だが、首はへにゃりと前へ垂れた。紙が皺だらけで腰がないため、羽もうまく広がらない。
ひどい出来だった。
サクががっくりしていると、覗き込んでいた女の子が目を丸くした。
何か叫びながら鶴を指さし、しきりにサクへ訴えかける。
その声を聞きつけ、数人の子供たちが集まってきた。
子供たちは机の上の出来の悪い鶴を取り囲み、恐る恐る指先でつつき始めた。
うけている!
そう感じたサクは、残った紙で今度は箱を折ってみた。箱の折り方はどうにか覚えていたので、鶴ほど苦労せず、それなりの形に仕上がった。

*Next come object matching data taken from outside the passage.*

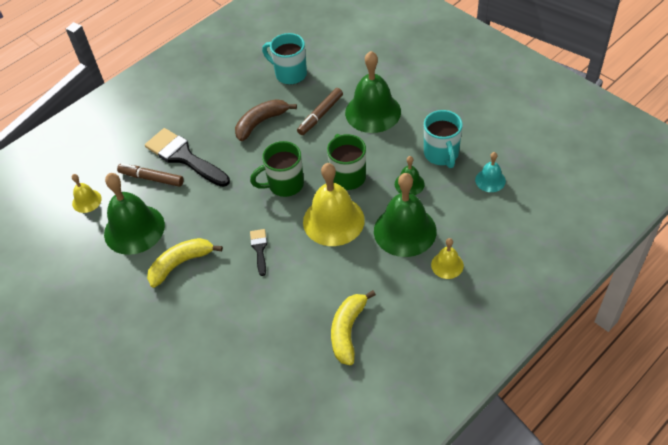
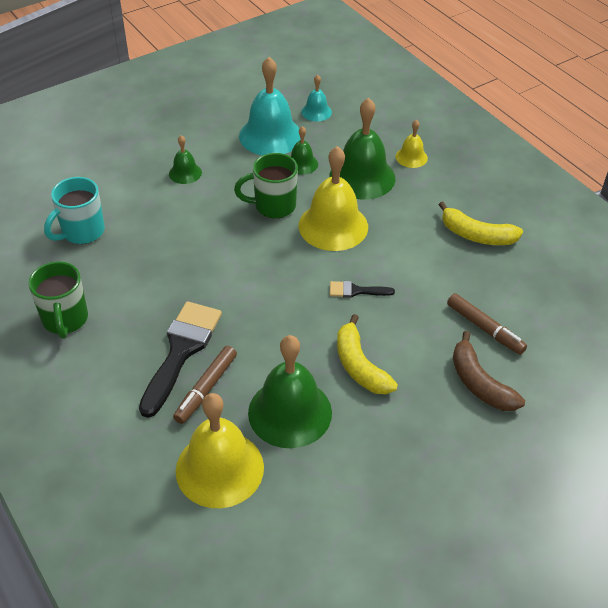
camera: 85 degrees left, 5 degrees down
yellow bell [72,174,102,213] -> yellow bell [176,393,264,508], size x2.01
black brush [145,128,230,187] -> black brush turned 150 degrees clockwise [139,301,222,418]
brown banana [235,99,297,141] -> brown banana moved to [453,331,525,411]
green mug [250,141,304,197] -> green mug moved to [28,261,88,339]
brown marker [297,88,343,135] -> brown marker moved to [447,293,527,355]
green bell [345,51,401,133] -> green bell [169,135,202,184], size x0.50
turquoise mug [424,110,463,168] -> turquoise bell [239,57,301,155]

そこへ、年中の子供たちが数の勉強に使っていた木の実を入れてみる。
これも大受けだった。
どうやら、もっと作らなければならないらしい。
サクは残った紙を小さく分け、いくつかの正方形を作った。その一枚でもう一度、小さな鶴を折る。
さらに兜を折り、年少の子供たちが遊んでいた人形にかぶせてみた。
最後に、残しておいた長方形の紙で紙鉄砲を折った。
子供たちが見守る中、サクはそれを大きく振りかぶり、勢いよく振り下ろした。
「パン!」
部屋に乾いた音が響いた。
一瞬、子供たちは目を丸くした。
次の瞬間、サクは子供たちに取り囲まれていた。
誰もが手を伸ばし、口々に何かを訴えてくる。鶴も、箱も、兜も、音の鳴る紙も、自分のものが欲しいらしい。
言葉のすべては分からなかったが、何を求められているかだけは、嫌というほどよく分かった。